Miriam Nieves, a 62-year-old HIV-positive grandmother, has much to be grateful for this Thanksgiving. For one thing, the Westchester, New York, resident has a new heart. This past spring, she received the world’s first HIV-positive to HIV-positive heart transplant (she also received a simultaneous kidney transplant). And for another thing, Nieves returned to Montefiore Health Center in Bronx, New York, this week and was able to meet the donor’s family for the first time and express her gratitude. The donor, Brittany Newton, lived in Louisiana and died at age 30.

“I am so grateful to the Newton family and to Montefiore for taking a chance and extending my life,” Nieves said in a Montefiore press statement. “I hope other people see my story and start the conversation about organ donation as they gather with their families this Thanksgiving. I also hope to inspire more people to become organ donors and see that they have the power to save lives.”

“Sadly, many people with HIV waiting for a heart never receive one,” added Nieves’s cardiologist at Montefiore, Omar Saeed, MD, MS, who is also an associate professor of medicine at the hospital’s Albert Einstein College of Medicine. “By successfully managing Ms. Nieves’s care, we have shown that HIV-positive donors are a lifeline, and we encourage more people to consider sharing this lifesaving gift.”

The successful transplant is only the latest of many triumphs for Nieves, who beat drug addiction—a period during which she contracted HIV—enjoyed a career, raised three children with her husband of 27 years, Julio Pagan, and is a proud grandmother to six grandchildren. In fact, several of her family members accompanied her to the meeting with the donor’s family.
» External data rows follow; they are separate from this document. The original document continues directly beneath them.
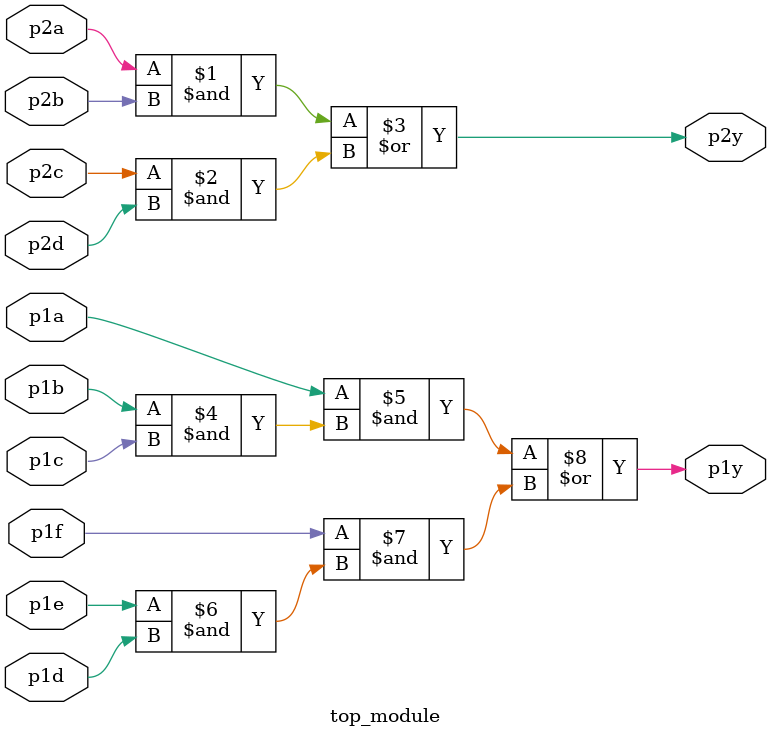
<source format=v>
module top_module ( 
    input p1a, p1b, p1c, p1d, p1e, p1f,
    output p1y,
    input p2a, p2b, p2c, p2d,
    output p2y );
    assign p2y = ((p2a&p2b)|(p2c&p2d));
    assign p1y = ((p1a&(p1b&p1c))|(p1f&(p1e&p1d)));


endmodule

</source>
From left: Bridgette Newton with a photo of heart donor Brittany Newton, transplant recipient Miriam Nieves and her husband, Julio Pagan

HIV-positive heart transplant recipient Miriam Nieves (in red) with family members of donor Brittany Newton and the medical team at MontefioreCourtesy of Montefiore Health System

For many years, Nieves controlled her HIV and was healthy, but in 2006, she began experiencing health issues and was diagnosed with kidney cancer. The cancerous kidney was removed, but when the remaining kidney started to fail, she had to undergo dialysis every night. By the time a match for a kidney transplant was found, her heart was not healthy enough for the surgery.

Nieves had been on a heart transplant waiting list for “for quite a bit of time,” Saeed told Bronx Times when the transplant was announced last summer. So to increase her chances of finding a donor, Saeed and his medical team asked whether she’d be willing to receive a transplant from another person with HIV. “She was really completely fine with [that] and accepted the risks and benefits and signed consent,” Saeed said, adding: “This is a major accomplishment for us. But for me, I am in awe of her bravery, and I’m just amazed by her strength.”

The groundbreaking transplant took place nearly a decade after Congress passed the HIV Organ Policy Equity (HOPE) Act, which President Barack Obama signed into law in 2013. Before that, transplants between two HIV-positive people were illegal.

The first HIV-to-HIV transplant didn’t take place until 2016, when Johns Hopkins Medical Center in Baltimore performed the nation’s first organ transplants (a kidney and liver) from an HIV-positive donor to HIV-positive recipients. These two transplants, like most since, involved a deceased HIV-positive donor.

In 2019, Nina Martinez, a 36-year-old Atlanta woman who had contracted HIV from a blood transfusion as a newborn, became the first living HIV-positive kidney donor.

In related news, the federal government revised guidelines for organ transplants in June 2020 that could result in more organ donations. Notably, the update included new criteria for identifying donors with potentially undetected HIV and hepatitis B and C viruses (HBV and HCV). Thanks in part to advances in testing and treatment, more organs can now be accepted from people who would have been classified as an increased risk donor.